西武線の所沢駅には、エキナカピアノがあります。ピアノを習っているお子さんや、若い女性などが弾いていることが多いように思いますが、昨日通った時、空いていたピアノに、コートやらマフラーなどで着ぶくれた私などよりも年かさの、失礼ながら風采の上がらない感の男性がおもむろに歩み寄り、鍵盤に手をやりました。どうするのかと思っていたところ、なんと流れてきたのは、映画「ひまわり」のテーマ・ミュージックでした。何とも見事な腕前で、その場を離れることができなくなりました。

「ひまわり」は、1970年に日本公開で、私は映画館では見たことがありませんが、TVで何度も見ましたし、ビデオソフトでも見、DVDとなったものも我が家にはあります。第2次世界大戦の、ソビエト軍とイタリア同盟軍との戦いに巻き込まれて引き裂かれたイタリアの男女の悲劇で、最後の、駅でソビエトに戻るアントニオ(マルチェロ・マストロヤンニ)を見送るジョアンナ(ソフィア・ローレン)が、こみ上げるものを抑えきれなくなるシーンには、心打たれました。エンドロールには、延々と広がるひまわり畑が重なり、流れるヘンリー・マンシーニのテーマ曲は深く余韻を残すものでした。このひまわり畑はウクライナで撮られたものと聞いています。

第二次世界大戦でもっとも多くの死者を出した国は、ソビエトです。三千万人とも言われていましたが、現在では二千数百万人と言われています。それにしても、大変な数の死者です。人口の1割を越え、このため、人口動態が異常になったと言われるくらいです。ソビエトは、ナチスの台頭で戦争が必至という情勢になると、社会主義国としては、考えられないような外交を行いました。独ソ不可侵条約の締結、ナチスとのポーランド分割、フィンランド戦争、バルト3国の併合などで、これらは、社会主義者の間でもソ連への不信を生んだとされます。しかし、こうしたことは、侵略をふせぐため、また、侵略を受けても犠牲を少なくするためになりふりかまわずスターリンがとった手立てであり、それには、異民族の侵略にずっと苦しめられてきたロシアの歴史も関係しているという解説を読んだことがあります。そうした手立てをとっても、かの大戦での犠牲者数は最大となったのでした。

- 抽出資料:
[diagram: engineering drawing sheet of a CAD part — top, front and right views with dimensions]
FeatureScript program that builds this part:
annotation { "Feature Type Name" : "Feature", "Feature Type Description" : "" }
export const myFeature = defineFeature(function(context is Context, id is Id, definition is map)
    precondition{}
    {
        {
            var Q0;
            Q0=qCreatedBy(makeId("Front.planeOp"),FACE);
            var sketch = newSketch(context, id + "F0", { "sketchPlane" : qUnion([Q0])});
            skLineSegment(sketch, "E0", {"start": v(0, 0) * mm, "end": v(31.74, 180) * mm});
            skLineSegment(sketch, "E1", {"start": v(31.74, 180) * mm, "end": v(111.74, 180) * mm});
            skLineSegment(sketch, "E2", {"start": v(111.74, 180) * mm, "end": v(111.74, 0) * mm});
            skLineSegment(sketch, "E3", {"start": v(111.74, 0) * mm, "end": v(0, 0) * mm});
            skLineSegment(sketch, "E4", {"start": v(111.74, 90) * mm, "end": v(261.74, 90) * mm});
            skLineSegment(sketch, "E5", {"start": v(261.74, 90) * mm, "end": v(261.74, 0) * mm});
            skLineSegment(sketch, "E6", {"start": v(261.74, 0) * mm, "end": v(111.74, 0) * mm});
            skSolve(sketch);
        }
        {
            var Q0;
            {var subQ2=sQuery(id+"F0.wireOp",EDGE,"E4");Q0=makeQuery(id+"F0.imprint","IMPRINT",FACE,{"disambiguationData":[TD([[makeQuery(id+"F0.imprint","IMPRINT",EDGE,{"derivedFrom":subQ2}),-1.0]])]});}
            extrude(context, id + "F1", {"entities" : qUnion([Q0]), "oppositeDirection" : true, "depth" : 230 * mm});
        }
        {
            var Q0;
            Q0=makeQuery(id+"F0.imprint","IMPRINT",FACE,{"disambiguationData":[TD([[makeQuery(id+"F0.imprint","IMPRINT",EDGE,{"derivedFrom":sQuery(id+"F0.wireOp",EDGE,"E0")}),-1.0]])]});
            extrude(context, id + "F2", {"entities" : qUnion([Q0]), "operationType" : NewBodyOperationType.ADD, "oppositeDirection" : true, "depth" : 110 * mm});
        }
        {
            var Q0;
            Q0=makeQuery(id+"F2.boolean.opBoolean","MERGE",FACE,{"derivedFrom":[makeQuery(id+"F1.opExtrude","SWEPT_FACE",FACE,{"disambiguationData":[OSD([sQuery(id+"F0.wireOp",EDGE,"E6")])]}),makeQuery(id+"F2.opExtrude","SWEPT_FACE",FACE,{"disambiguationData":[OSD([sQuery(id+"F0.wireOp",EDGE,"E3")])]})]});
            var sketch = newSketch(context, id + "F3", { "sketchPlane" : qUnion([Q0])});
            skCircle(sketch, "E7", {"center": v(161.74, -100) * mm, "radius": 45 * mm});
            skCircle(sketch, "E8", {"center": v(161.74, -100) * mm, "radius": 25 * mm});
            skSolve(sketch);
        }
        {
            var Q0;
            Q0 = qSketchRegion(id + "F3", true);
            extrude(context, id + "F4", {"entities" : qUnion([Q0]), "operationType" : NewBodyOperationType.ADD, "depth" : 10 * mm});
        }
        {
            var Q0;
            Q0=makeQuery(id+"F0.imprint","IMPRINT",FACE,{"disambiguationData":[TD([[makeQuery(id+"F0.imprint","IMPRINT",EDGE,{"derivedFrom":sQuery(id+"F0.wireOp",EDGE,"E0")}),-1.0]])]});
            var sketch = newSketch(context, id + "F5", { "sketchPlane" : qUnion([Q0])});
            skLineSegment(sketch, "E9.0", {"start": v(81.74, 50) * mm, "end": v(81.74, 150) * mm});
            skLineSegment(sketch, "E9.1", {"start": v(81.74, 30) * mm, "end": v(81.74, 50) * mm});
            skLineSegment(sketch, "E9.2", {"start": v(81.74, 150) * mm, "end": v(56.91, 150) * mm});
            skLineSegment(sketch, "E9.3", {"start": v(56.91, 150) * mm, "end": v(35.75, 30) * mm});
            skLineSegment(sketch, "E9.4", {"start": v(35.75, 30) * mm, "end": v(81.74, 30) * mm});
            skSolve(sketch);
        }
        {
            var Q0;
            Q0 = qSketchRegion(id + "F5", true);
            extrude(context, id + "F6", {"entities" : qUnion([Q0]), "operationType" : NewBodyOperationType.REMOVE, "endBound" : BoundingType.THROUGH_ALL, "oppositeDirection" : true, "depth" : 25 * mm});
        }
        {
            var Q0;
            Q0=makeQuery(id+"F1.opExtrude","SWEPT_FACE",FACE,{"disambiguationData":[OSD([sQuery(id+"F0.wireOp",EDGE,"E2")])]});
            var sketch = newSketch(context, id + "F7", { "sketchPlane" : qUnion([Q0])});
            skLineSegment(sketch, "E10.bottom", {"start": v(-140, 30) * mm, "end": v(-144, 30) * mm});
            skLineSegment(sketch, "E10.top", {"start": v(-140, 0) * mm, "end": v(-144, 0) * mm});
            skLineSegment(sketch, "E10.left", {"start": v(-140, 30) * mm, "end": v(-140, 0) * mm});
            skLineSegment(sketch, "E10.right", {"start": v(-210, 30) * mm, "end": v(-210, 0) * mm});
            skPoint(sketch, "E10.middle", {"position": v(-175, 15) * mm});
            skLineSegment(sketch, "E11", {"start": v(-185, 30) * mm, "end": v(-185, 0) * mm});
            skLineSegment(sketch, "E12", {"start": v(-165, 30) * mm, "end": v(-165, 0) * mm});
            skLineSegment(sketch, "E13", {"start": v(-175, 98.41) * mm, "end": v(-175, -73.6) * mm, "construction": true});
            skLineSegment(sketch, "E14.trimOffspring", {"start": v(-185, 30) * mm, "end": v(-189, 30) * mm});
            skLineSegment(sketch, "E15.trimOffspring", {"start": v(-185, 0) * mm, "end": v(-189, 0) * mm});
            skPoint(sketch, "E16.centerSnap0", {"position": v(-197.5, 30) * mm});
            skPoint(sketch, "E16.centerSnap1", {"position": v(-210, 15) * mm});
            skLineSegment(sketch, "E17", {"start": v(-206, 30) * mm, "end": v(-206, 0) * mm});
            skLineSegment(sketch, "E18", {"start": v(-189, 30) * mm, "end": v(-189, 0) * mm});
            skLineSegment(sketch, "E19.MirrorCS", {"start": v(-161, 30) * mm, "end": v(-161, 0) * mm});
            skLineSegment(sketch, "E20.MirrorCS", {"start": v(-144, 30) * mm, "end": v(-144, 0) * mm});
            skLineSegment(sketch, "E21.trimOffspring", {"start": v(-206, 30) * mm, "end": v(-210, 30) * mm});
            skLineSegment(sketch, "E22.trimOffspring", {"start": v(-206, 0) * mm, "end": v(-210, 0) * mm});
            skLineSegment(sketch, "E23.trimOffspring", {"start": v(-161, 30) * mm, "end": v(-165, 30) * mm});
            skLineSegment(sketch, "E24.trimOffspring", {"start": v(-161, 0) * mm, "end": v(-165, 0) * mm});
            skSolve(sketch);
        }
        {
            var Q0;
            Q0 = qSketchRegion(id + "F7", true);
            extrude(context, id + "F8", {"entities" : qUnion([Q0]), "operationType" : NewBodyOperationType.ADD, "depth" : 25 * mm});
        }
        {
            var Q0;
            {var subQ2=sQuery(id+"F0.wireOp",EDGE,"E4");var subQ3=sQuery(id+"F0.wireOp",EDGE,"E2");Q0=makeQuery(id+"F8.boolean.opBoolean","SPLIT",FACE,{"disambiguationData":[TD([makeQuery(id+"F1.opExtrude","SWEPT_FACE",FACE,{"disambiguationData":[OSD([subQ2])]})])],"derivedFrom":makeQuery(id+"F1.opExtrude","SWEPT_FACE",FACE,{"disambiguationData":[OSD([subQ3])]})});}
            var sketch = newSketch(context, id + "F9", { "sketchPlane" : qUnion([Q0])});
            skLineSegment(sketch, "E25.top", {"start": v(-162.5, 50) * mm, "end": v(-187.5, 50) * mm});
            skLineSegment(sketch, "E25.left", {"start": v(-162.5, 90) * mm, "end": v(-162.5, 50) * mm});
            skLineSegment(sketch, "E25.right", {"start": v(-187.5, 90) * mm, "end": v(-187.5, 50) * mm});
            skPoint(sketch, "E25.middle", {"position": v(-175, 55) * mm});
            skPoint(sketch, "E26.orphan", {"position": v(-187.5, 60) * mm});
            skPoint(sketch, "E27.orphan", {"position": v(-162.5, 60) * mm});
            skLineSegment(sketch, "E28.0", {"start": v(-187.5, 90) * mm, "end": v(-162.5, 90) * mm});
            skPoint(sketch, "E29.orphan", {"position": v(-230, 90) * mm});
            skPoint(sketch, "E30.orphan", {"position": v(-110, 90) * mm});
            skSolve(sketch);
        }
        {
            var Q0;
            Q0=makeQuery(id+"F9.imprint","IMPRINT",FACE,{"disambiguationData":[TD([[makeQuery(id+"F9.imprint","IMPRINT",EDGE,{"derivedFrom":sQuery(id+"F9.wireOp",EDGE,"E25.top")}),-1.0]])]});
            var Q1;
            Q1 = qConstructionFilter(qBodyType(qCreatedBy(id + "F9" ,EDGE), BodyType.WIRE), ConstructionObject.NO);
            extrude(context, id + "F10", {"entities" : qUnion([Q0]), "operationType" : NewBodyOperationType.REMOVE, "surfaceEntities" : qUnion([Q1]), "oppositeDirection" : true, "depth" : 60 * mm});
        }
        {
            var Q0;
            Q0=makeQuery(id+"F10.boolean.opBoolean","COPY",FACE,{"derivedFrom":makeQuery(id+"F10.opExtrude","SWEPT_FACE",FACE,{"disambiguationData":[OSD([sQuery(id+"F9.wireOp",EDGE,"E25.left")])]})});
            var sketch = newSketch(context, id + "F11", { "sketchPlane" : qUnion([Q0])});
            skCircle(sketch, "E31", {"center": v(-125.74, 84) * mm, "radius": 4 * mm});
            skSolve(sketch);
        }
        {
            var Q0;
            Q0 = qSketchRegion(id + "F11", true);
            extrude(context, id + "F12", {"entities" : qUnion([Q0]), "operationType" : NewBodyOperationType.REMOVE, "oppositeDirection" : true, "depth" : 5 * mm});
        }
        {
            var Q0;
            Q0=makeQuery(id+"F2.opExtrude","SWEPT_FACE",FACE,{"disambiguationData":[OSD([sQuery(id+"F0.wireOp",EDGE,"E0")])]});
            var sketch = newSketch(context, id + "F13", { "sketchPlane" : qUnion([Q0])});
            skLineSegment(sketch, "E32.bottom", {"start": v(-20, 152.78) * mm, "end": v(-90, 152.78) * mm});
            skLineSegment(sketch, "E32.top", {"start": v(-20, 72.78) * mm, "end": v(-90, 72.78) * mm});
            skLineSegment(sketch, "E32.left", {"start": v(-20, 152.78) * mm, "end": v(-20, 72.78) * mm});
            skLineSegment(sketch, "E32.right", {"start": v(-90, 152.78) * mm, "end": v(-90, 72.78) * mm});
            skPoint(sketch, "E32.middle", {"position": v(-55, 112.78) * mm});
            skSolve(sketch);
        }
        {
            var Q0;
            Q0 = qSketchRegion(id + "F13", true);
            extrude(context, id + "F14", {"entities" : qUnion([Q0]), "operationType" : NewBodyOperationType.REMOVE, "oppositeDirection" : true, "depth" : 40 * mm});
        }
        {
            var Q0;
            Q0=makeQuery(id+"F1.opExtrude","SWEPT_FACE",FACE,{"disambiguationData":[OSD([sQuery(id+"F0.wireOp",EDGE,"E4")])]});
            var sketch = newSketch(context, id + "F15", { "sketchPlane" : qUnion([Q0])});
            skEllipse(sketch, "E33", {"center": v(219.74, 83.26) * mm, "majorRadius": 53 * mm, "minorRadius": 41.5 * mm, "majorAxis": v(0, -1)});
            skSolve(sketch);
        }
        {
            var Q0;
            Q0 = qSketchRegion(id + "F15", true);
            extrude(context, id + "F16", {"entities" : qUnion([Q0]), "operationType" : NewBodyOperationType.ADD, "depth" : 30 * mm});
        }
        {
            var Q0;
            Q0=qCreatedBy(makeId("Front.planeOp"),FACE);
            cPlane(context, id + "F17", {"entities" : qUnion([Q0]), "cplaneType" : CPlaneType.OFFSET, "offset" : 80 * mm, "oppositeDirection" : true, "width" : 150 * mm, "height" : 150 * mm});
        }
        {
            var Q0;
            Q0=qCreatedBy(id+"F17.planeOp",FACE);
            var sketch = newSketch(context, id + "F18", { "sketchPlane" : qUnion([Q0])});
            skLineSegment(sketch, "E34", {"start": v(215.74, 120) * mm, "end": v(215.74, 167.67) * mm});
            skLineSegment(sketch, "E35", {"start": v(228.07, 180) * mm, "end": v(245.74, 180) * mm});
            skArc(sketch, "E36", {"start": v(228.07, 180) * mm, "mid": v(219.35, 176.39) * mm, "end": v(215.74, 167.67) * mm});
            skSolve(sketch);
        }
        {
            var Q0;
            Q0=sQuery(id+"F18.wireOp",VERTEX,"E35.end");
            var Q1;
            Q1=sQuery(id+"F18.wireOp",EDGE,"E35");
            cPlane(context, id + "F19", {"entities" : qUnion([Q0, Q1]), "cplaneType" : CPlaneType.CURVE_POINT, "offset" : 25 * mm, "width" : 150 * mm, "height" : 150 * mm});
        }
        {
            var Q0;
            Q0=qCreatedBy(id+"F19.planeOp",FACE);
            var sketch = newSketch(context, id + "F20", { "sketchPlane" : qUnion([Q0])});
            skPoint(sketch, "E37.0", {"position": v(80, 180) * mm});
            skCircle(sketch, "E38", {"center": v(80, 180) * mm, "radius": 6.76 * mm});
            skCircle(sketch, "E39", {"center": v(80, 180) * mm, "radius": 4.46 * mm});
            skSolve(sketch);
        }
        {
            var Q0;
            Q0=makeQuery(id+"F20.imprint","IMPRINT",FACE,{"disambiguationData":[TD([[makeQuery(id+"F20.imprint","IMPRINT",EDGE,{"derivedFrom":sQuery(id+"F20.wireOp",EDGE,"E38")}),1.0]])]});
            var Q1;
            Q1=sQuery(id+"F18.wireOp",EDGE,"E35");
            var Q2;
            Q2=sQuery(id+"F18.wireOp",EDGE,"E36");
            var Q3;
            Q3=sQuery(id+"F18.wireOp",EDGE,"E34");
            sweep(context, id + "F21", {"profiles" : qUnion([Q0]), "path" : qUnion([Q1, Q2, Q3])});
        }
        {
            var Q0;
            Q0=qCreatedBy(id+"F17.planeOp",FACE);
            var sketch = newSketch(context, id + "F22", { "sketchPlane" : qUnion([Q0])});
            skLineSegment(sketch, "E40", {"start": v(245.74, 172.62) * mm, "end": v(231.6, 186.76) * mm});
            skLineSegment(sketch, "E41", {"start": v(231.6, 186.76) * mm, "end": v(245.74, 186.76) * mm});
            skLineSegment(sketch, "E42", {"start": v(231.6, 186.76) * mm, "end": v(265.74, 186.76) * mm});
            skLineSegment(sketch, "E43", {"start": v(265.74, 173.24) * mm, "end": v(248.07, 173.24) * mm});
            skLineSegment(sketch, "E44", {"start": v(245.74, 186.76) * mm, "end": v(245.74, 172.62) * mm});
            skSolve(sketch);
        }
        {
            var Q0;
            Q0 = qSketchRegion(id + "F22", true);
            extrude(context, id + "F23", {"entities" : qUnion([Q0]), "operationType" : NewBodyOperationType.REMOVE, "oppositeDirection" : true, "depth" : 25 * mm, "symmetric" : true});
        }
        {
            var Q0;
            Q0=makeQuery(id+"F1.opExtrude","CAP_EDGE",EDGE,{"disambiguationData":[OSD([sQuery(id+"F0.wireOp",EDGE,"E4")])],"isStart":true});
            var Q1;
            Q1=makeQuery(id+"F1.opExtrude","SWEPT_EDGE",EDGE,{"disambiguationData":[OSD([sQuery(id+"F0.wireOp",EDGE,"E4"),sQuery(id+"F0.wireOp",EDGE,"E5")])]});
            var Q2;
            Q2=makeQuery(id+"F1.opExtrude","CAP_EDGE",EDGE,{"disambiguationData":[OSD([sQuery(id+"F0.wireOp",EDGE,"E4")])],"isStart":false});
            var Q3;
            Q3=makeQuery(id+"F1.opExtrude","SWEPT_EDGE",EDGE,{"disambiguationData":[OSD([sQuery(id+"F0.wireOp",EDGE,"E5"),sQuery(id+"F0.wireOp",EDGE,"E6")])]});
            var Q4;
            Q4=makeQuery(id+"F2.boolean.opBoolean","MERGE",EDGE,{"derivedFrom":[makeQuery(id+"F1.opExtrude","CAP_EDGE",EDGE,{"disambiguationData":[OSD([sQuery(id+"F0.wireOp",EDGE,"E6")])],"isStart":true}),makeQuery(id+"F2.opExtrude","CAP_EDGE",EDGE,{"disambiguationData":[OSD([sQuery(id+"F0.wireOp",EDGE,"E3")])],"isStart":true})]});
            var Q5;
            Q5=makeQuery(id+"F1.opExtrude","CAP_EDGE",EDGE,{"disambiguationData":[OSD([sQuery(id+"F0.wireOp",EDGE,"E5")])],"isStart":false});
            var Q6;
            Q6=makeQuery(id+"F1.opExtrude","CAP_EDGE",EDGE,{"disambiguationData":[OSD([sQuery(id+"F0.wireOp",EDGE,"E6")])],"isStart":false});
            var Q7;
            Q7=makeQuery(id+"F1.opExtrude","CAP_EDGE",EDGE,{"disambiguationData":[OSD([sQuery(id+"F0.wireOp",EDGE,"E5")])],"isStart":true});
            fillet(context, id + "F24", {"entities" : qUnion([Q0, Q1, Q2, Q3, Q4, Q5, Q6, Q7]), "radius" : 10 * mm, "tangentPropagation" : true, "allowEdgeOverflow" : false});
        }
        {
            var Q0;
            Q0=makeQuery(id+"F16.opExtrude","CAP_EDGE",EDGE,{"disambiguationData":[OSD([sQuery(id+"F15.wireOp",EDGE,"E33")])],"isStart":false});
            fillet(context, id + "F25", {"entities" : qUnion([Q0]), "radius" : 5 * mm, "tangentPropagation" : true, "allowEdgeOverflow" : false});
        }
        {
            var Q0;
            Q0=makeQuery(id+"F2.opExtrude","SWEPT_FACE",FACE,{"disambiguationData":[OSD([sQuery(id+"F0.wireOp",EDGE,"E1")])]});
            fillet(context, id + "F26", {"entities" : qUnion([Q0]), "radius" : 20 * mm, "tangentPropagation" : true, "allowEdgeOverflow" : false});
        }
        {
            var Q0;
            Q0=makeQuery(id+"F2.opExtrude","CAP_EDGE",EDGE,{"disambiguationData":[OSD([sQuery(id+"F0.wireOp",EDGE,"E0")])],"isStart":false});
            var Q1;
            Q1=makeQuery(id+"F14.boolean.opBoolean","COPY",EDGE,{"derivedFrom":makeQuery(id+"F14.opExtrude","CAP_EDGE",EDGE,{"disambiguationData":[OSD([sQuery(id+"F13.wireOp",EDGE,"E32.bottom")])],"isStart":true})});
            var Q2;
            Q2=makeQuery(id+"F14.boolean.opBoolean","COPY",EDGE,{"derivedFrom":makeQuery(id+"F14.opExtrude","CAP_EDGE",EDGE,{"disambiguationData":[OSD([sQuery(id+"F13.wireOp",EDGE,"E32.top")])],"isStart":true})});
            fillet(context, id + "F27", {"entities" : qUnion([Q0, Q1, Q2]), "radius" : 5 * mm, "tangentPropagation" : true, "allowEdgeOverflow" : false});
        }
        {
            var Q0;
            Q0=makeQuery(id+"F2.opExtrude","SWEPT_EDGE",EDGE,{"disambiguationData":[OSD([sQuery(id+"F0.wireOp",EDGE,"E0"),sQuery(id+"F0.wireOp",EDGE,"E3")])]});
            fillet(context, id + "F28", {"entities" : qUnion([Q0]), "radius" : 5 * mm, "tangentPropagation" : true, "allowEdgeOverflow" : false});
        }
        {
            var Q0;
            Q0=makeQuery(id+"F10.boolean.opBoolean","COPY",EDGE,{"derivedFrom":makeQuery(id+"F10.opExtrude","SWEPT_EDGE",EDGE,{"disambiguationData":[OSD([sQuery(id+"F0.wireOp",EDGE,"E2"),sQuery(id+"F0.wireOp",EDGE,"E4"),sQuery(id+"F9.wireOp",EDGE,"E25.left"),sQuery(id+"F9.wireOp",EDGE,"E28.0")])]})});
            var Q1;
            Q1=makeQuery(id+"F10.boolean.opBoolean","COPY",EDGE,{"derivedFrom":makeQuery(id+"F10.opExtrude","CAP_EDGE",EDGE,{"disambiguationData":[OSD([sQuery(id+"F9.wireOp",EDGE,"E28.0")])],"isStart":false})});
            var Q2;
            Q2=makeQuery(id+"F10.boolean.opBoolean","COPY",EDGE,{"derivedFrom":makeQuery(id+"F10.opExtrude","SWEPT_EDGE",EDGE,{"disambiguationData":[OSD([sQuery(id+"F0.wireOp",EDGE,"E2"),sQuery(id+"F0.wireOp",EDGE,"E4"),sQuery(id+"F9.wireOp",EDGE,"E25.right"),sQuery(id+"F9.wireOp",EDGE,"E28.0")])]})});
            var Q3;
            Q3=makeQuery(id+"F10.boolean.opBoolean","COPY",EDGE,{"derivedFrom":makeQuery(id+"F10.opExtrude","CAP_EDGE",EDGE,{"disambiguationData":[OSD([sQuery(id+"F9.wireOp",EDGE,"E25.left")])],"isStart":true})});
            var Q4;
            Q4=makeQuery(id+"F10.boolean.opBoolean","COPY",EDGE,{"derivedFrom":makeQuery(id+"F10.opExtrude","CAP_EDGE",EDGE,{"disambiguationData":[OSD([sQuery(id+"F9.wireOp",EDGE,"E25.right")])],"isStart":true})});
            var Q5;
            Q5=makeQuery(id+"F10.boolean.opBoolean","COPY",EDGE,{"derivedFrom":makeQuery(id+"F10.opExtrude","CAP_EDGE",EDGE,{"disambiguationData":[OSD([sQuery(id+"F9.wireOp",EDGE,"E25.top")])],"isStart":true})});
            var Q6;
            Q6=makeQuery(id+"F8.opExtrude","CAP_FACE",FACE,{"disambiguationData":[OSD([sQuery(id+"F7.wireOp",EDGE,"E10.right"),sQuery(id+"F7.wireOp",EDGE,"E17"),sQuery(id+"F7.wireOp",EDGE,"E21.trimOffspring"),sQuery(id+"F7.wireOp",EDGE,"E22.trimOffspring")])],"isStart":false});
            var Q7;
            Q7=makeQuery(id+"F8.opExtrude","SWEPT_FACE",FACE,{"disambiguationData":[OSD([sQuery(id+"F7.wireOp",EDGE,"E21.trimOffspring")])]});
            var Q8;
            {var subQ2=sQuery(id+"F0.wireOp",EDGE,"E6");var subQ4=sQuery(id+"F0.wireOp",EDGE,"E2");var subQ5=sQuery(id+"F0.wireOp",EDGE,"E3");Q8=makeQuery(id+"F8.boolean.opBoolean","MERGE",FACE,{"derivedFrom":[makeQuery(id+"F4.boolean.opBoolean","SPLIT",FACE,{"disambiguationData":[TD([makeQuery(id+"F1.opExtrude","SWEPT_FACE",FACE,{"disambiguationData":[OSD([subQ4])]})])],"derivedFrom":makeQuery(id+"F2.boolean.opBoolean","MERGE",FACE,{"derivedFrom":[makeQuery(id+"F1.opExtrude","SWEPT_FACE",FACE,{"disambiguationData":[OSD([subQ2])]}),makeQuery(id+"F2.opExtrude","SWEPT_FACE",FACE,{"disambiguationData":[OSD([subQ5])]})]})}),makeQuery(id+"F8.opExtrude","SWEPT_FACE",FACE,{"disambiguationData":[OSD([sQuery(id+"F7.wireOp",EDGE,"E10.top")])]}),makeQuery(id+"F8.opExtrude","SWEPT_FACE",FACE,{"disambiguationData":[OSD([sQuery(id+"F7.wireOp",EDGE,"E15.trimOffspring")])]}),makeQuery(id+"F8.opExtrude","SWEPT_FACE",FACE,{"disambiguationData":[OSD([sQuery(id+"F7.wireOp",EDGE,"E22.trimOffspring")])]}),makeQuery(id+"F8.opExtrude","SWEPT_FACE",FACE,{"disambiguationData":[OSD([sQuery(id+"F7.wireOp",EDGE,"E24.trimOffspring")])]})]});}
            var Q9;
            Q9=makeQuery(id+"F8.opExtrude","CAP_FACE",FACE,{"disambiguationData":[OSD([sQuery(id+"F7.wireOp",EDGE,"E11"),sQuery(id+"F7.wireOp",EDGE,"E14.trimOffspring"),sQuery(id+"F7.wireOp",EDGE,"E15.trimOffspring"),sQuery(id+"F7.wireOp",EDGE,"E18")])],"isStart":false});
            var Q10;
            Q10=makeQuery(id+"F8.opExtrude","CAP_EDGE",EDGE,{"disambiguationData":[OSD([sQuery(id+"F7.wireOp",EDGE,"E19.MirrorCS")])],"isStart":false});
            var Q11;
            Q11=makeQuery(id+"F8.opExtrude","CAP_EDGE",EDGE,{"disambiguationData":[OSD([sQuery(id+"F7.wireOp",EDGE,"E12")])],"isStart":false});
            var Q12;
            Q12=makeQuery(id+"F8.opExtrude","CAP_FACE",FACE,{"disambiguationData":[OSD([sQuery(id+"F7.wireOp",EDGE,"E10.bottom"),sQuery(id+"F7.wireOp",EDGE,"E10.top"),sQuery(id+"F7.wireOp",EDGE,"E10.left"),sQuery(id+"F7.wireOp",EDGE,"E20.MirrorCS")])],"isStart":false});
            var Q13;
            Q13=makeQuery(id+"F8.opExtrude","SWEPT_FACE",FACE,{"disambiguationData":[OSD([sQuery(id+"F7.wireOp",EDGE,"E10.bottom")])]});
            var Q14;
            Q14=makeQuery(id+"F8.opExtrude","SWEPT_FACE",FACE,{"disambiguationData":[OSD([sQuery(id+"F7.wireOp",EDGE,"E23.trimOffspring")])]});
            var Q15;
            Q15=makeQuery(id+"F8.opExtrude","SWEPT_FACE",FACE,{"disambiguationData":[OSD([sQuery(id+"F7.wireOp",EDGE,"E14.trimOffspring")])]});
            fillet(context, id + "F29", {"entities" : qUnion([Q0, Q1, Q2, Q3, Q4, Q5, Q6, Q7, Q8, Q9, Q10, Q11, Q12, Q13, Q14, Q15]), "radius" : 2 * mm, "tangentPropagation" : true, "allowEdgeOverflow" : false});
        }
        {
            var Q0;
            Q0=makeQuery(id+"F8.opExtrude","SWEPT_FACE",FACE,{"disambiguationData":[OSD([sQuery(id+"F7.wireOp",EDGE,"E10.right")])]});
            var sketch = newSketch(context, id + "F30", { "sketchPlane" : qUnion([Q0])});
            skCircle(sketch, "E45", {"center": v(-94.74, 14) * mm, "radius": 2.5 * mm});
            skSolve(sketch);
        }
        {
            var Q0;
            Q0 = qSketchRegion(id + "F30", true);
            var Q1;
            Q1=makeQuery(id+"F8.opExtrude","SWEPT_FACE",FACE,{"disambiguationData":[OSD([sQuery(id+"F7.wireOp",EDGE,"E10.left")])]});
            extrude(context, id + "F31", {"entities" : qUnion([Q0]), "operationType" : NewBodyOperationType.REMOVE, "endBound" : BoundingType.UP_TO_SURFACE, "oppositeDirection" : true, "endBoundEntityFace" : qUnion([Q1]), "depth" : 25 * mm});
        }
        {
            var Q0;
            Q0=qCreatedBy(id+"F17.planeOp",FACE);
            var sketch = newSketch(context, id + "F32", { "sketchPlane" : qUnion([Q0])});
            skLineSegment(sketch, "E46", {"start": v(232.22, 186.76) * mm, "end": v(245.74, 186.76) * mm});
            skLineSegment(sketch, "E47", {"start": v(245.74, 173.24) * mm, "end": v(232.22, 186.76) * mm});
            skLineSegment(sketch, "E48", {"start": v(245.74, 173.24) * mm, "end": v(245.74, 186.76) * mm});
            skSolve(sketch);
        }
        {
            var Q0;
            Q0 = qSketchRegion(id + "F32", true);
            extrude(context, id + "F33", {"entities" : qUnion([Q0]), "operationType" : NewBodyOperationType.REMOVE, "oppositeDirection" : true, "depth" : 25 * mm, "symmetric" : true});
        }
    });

- 課題 1:
ページ抜粋について、次の問いに答えよ。
(a) 所沢駅のピアノで男性が弾いたのは、何という映画のテーマ・ミュージックか。
(b) その映画が日本で公開されたのは何年か。
(c) 第二次世界大戦でもっとも多くの死者を出した国はどこか。
- 課題 2:
ページ抜粋から、「西武線の所沢駅には、エキナカ」で始まり「撮られたものと聞いています。」まで続く部分を、そのまま書き写してください。
- 課題 3:
ナチスの台頭で戦争が必至となった情勢でソビエトが行った外交として、ページ抜粋に挙げられているものをすべて列挙せよ。

- 解答 1:
(a) 映画「ひまわり」
(b) 1970年
(c) ソビエト

- 解答 2:
西武線の所沢駅には、エキナカピアノがあります。ピアノを習っているお子さんや、若い女性などが弾いていることが多いように思いますが、昨日通った時、空いていたピアノに、コートやらマフラーなどで着ぶくれた私などよりも年かさの、失礼ながら風采の上がらない感の男性がおもむろに歩み寄り、鍵盤に手をやりました。どうするのかと思っていたところ、なんと流れてきたのは、映画「ひまわり」のテーマ・ミュージックでした。何とも見事な腕前で、その場を離れることができなくなりました。

「ひまわり」は、1970年に日本公開で、私は映画館では見たことがありませんが、TVで何度も見ましたし、ビデオソフトでも見、DVDとなったものも我が家にはあります。第2次世界大戦の、ソビエト軍とイタリア同盟軍との戦いに巻き込まれて引き裂かれたイタリアの男女の悲劇で、最後の、駅でソビエトに戻るアントニオ(マルチェロ・マストロヤンニ)を見送るジョアンナ(ソフィア・ローレン)が、こみ上げるものを抑えきれなくなるシーンには、心打たれました。エンドロールには、延々と広がるひまわり畑が重なり、流れるヘンリー・マンシーニのテーマ曲は深く余韻を残すものでした。このひまわり畑はウクライナで撮られたものと聞いています。

- 解答 3:
独ソ不可侵条約の締結
ナチスとのポーランド分割
フィンランド戦争
バルト3国の併合